I am, by no means, a "master" gardener.  "Lazy" gardener is more like it.  Well, I'm being too hard on myself.  Probably the most accurate description is "laissez-faire" gardener.  Once I plant, I tend to leave my garden alone and see what happens.

Tomatoes is what happened.  I am picking them by the basketful.  They are so prolific, they have managed to escape the confines of their cages and have overrun the tiny space once designated for peppers, cucumbers and carrots. 

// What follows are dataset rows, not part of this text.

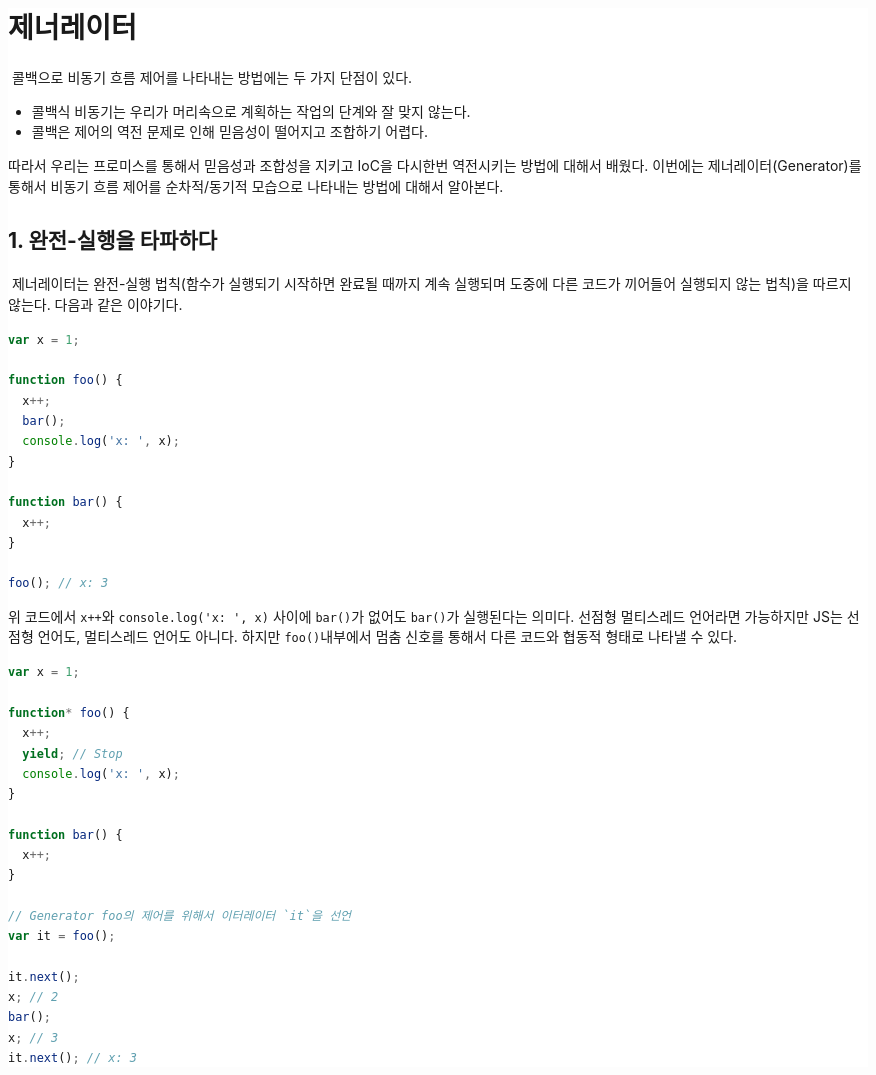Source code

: # 제너레이터

&nbsp;콜백으로 비동기 흐름 제어를 나타내는 방법에는 두 가지 단점이 있다.

- 콜백식 비동기는 우리가 머리속으로 계획하는 작업의 단계와 잘 맞지 않는다.
- 콜백은 제어의 역전 문제로 인해 믿음성이 떨어지고 조합하기 어렵다.

따라서 우리는 프로미스를 통해서 믿음성과 조합성을 지키고 IoC을 다시한번 역전시키는 방법에 대해서 배웠다. 이번에는 제너레이터(Generator)를 통해서 비동기 흐름 제어를 순차적/동기적 모습으로 나타내는 방법에 대해서 알아본다.

## 1. 완전-실행을 타파하다

&nbsp;제너레이터는 완전-실행 법칙(함수가 실행되기 시작하면 완료될 때까지 계속 실행되며 도중에 다른 코드가 끼어들어 실행되지 않는 법칙)을 따르지 않는다. 다음과 같은 이야기다.

```javascript
var x = 1;

function foo() {
  x++;
  bar();
  console.log('x: ', x);
}

function bar() {
  x++;
}

foo(); // x: 3
```

위 코드에서 `x++`와 `console.log('x: ', x)` 사이에 `bar()`가 없어도 `bar()`가 실행된다는 의미다. 선점형 멀티스레드 언어라면 가능하지만 JS는 선점형 언어도, 멀티스레드 언어도 아니다. 하지만 `foo()`내부에서 멈춤 신호를 통해서 다른 코드와 협동적 형태로 나타낼 수 있다.

```javascript
var x = 1;

function* foo() {
  x++;
  yield; // Stop
  console.log('x: ', x);
}

function bar() {
  x++;
}

// Generator foo의 제어를 위해서 이터레이터 `it`을 선언
var it = foo();

it.next();
x; // 2
bar();
x; // 3
it.next(); // x: 3
```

This year, I chose four different types of tomatoes.  The biggest is called Brandywine.  It is a large beefsteak tomato with a pinkish hue.  It is my go-to tomato slicing on sandwiches.  It's my trickiest variety this year as it seems prone to cracking along the top and side and the leaves turned brown pretty early.  Next, the Better Boy.  This is a hybrid variety and less prone to disease.  It has been a stable producer for me and another good sandwich tomato.   Third, I chose a saladette tomato called Juliet.  It is oblong and easy to cut up for salads or a sauce.  Last, my favorite--a cherry tomato called Sweet 100.  It is amazingly productive and aptly named.  I pop those suckers in my mouth like candy.  Mmmm. 


Brandywine, Better Boy, Juliet and Sweet 100

I am in tomato heaven.  BLTs for lunch, salads sprinkled with warm cherry tomatoes for dinner.  I'm happy to share my bounty with my non-gardening friends.  I make fresh pasta sauce, tomato marmalade and enchilada sauce.  And still, I have quite the surplus.  I find a very easy way to make a rustic tomato sauce.  Basically, I just puree the cleaned, chopped tomatoes (seeds, skin and all) in a food processor in batches.  Then I put the tomato pulp on the stove and simmer on low for the afternoon until the liquid is reduced by half.  I've made several batches of this to freeze for future recipes.

In a few weeks, the tomato harvest will slow down as the weather cools.  Just when I think I'll be out of the kitchen, I look out my window.  Uh oh.  The plums are getting ripe.

1 comment:

  1. Yum!
    Would you believe the tomatoes have just barely started here?

    Apparently the cold and rainy spring, while great for determining which house has a basement prone to flooding, was not great for starting tomato seedlings.


    We got our first Ohio Sun Gold cherry tomatoes in the farm share this week. We love them almost as much as the pigs.



    I'll have to try your rustic sauce-sounds simple and easy.



    Don't forget to slow roast some tomatoes when you have a ton and can stand to turn on the oven! (try my friend Alanna's blog, A Veggie Venture, for a good slow roasted tomato recipe).